Following the Haitian Army’s overthrow of President Jean-Bertrand Aristide (September 1991), a succession of governments led to sectarian violence. The UN authorized force to restore order and the U.S. initiated Operations Support Democracy and Uphold/Restore Democracy—Uphold Democracy for a peaceful entry into Haiti, and Restore Democracy in the event of resistance. Mississippi enforced the embargoes imposed upon Haiti as part of Support Democracy (14 July–3 August). The deteriorating situation then (12 September 1994) prompted the dispatch of a multinational force that included America (CV 66) and Dwight D. Eisenhower (CVN 69)—about 1,800 soldiers of the Army’s XVIII Airborne Corps embarked on board Dwight D. Eisenhower. The Haitians agreed to allow the Americans to land peacefully, and (31 March 1995) the U.S. transferred peacekeeping functions to international forces. The crisis marked the first deployment operationally of Army helicopters on board a carrier in lieu of most of an air wing.

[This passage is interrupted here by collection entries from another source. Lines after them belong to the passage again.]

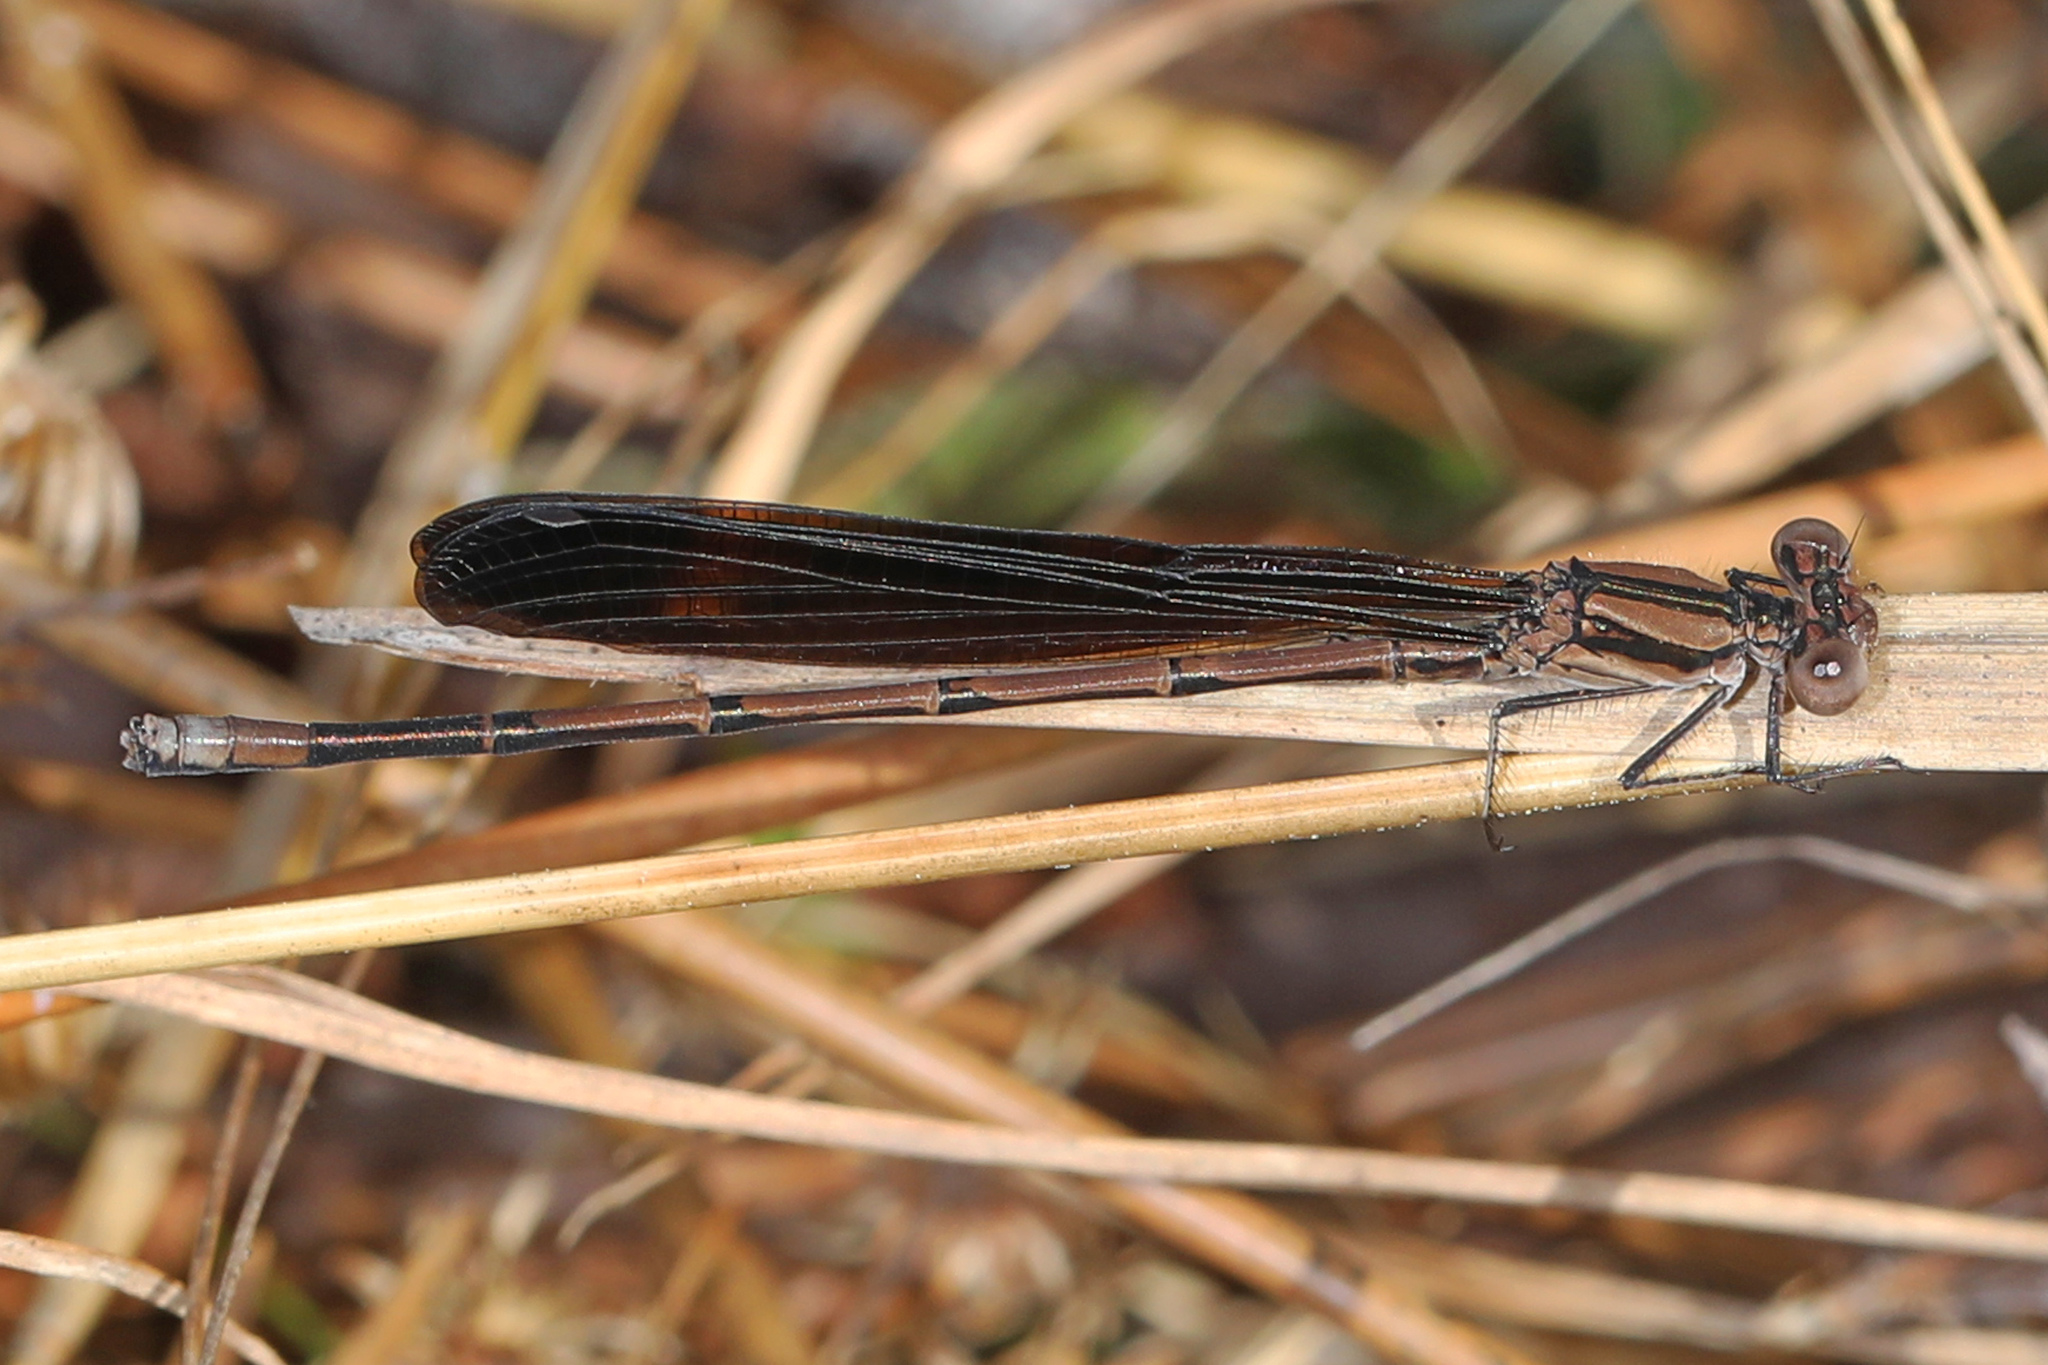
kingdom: Animalia
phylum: Arthropoda
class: Insecta
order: Odonata
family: Coenagrionidae
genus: Argia
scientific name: Argia fumipennis
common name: Variable dancer
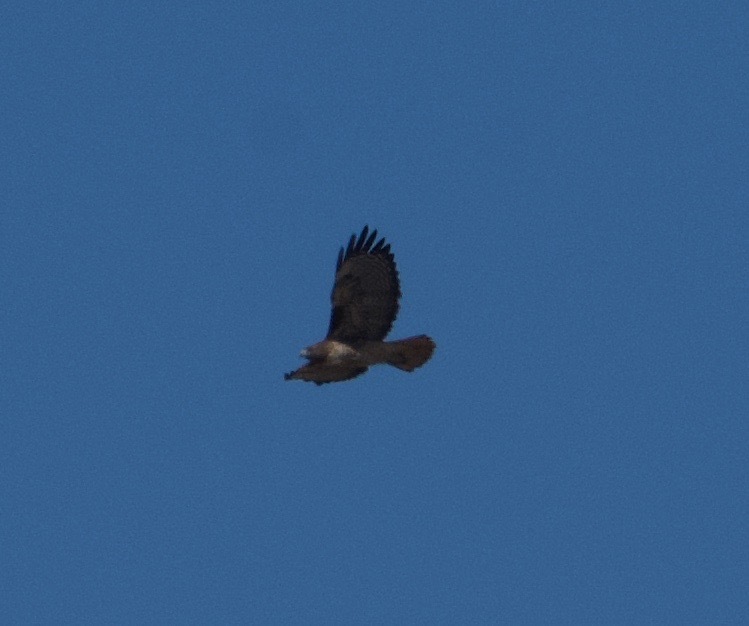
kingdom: Animalia
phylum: Chordata
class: Aves
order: Accipitriformes
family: Accipitridae
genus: Buteo
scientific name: Buteo jamaicensis
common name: Red-tailed hawk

NATO and the UN carried out Operations: Provide Promise to provide humanitarian relief for people displaced by the fighting in former Yugoslavia (2 July 1992 – 9 January 1996); Deny Flight to monitor the air space over Bosnia-Herzegovina to prevent the warring parties from using their air strength (12 April 1993 – 21 December 1995); and Sharp Guard to enforce the arms embargo against the combatants (15 June 1993 – 2 October 1996). Mississippi served as Red Crown—coordinating air operations—in the Maverick Operating Area in the Adriatic Sea (2–18 April, 14–21 May, 11–21 June, 30 June–9 July, 22–27 July, and 22 August–6 September 1995). In addition, the cruiser intercepted Polish vessel Dajti, and her boarding team boarded and inspected the Eastern European ship as a possible smuggler (7 April).

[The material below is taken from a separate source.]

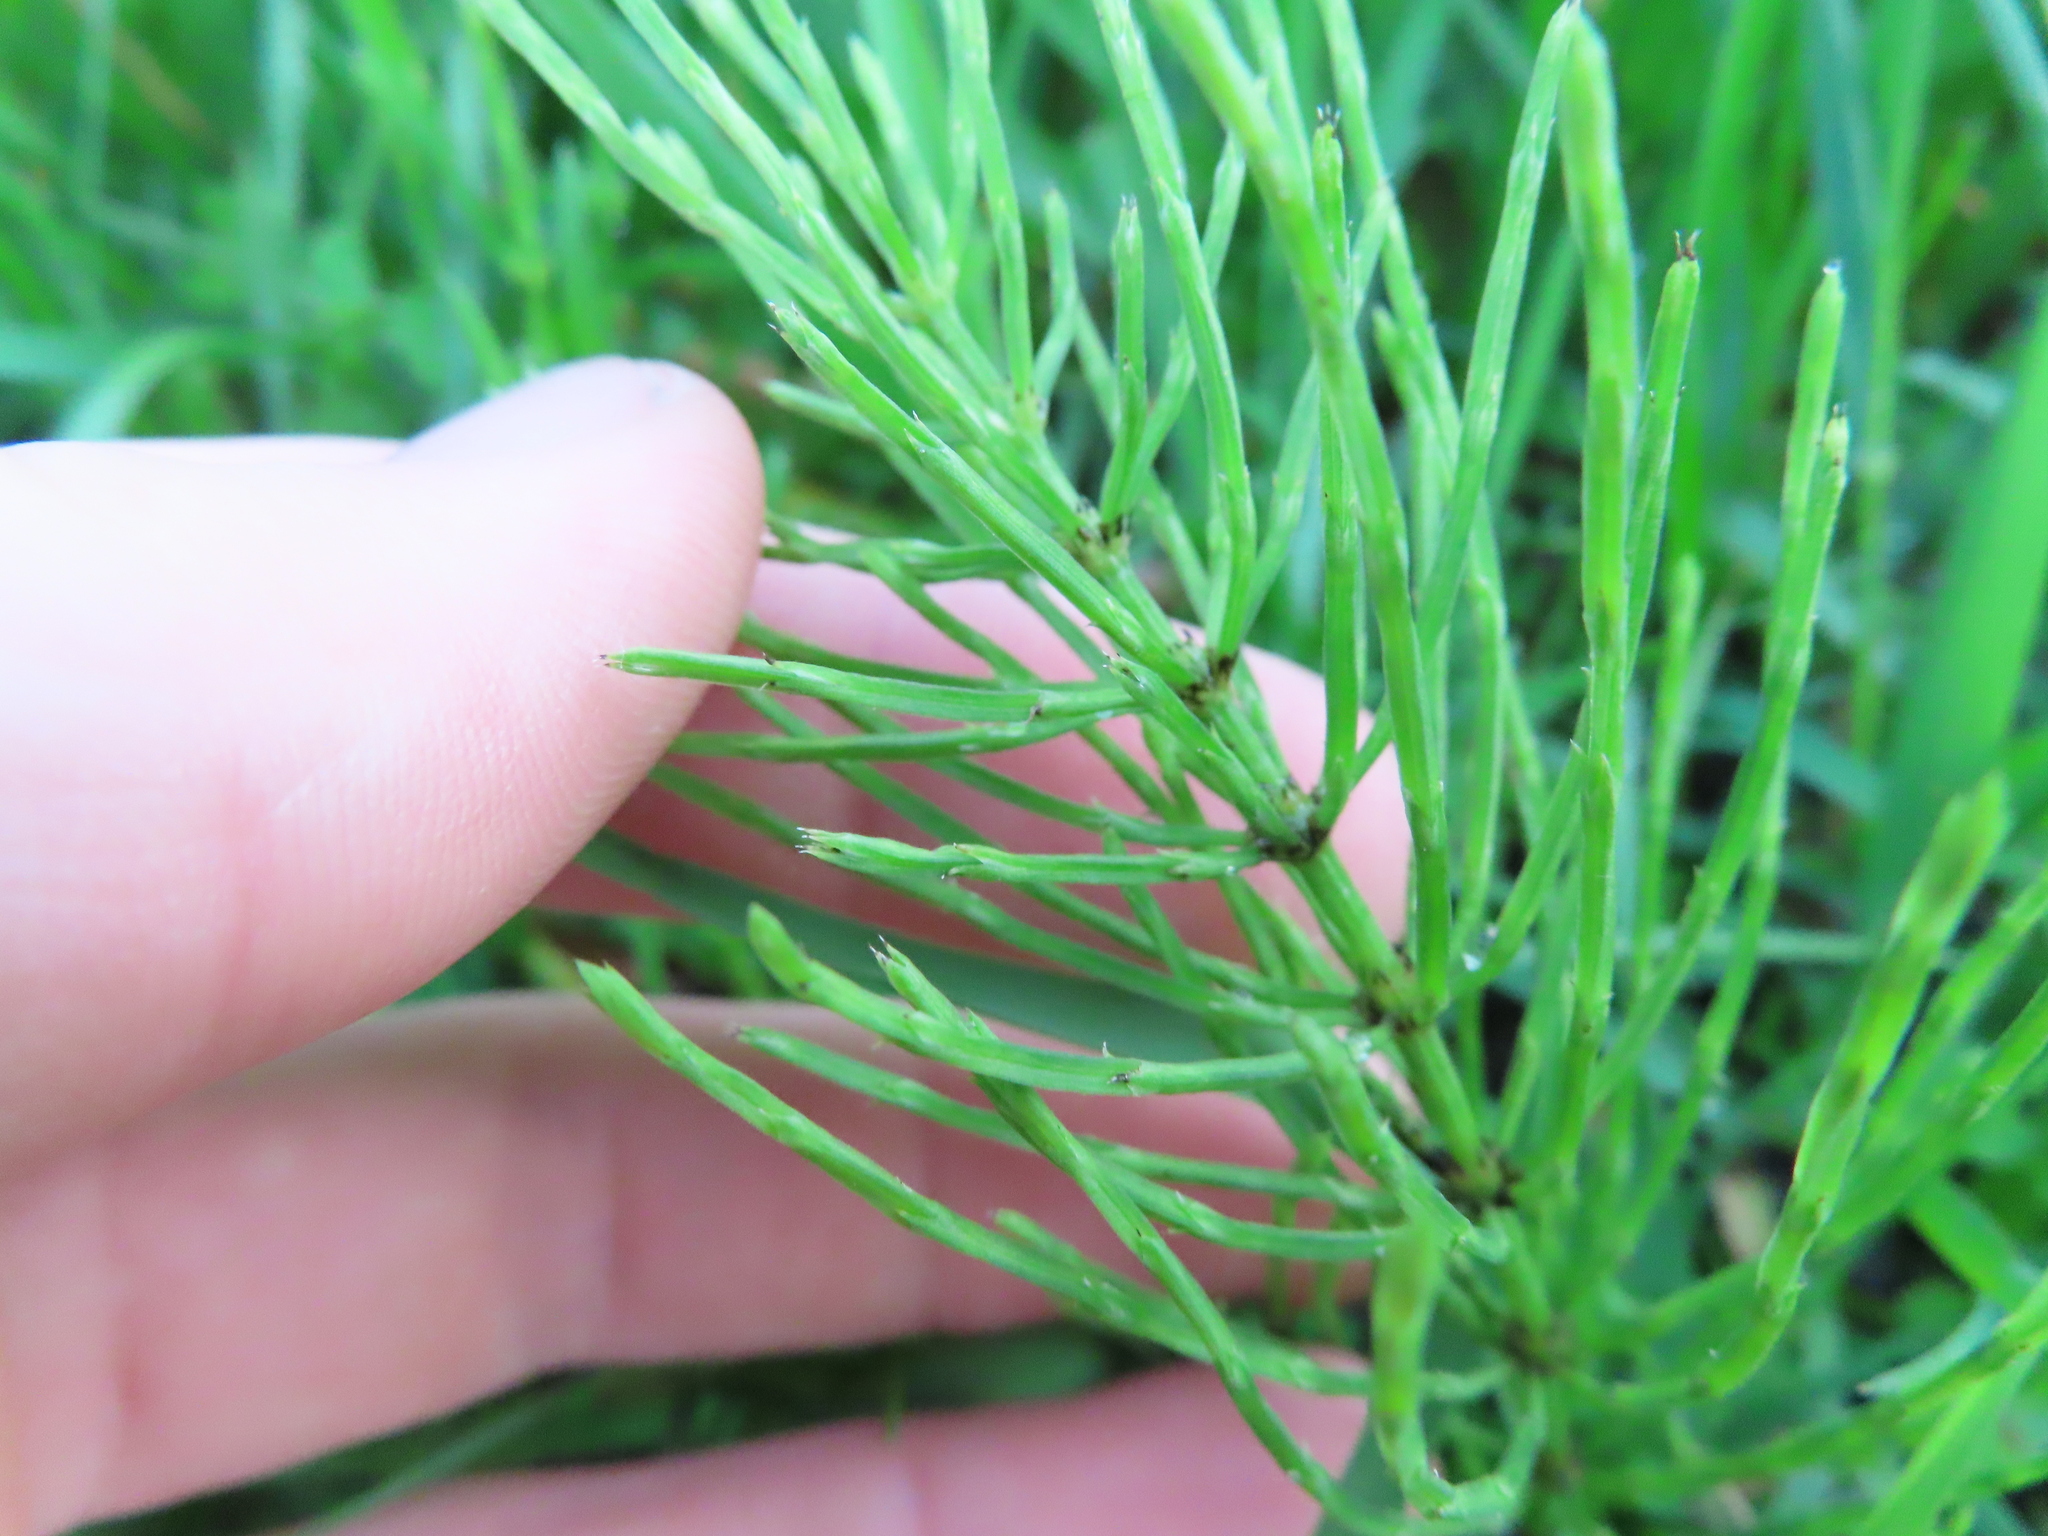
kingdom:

Two Cuban Mikoyan Gurevich MiG-29UB Fulcrums shot down two Cessna 337 Skymasters flown by the “Brothers to the Rescue,” a non-profit organization opposed to the Cuban government of Fidel R. Castro, over contested international waters (24 February 1996). Mississippi led a surface action group that included guided missile cruiser Ticonderoga (CG 47) and guided missile frigate John L. Hall (FFG 32) during Operations Sentinel Lifeguard, Standoff IV, and Escort 1-96 in the Straits of Florida in response to the Cubans’ downing the Skymasters (25–28 February and 1–7 March). In addition, the group escorted a civilian flotilla that laid a wreath on the water where the victims fell.
Mississippi was deactivated on 6 September 1996 at Norfolk, and decommissioned there on 28 July 1997. Pending the cruiser’s further disposition, the Military Sealift Command-operated fleet ocean tug Mohawk (T-ATF 170) took Mississippi under tow to Rodman, Panama Canal Zone, and Navajo (T-ATF 169) towed her from there to the Naval Sea Systems Command Inactive Ships Onsite Maintenance Office, Puget Sound Naval Shipyard, Bremerton, Wash. (March–May 1998). Circa October 2004, she entered the Ship/Submarine Recycling Program (SRP)—the Navy’s program to dispose of decommissioned nuclear powered vessels.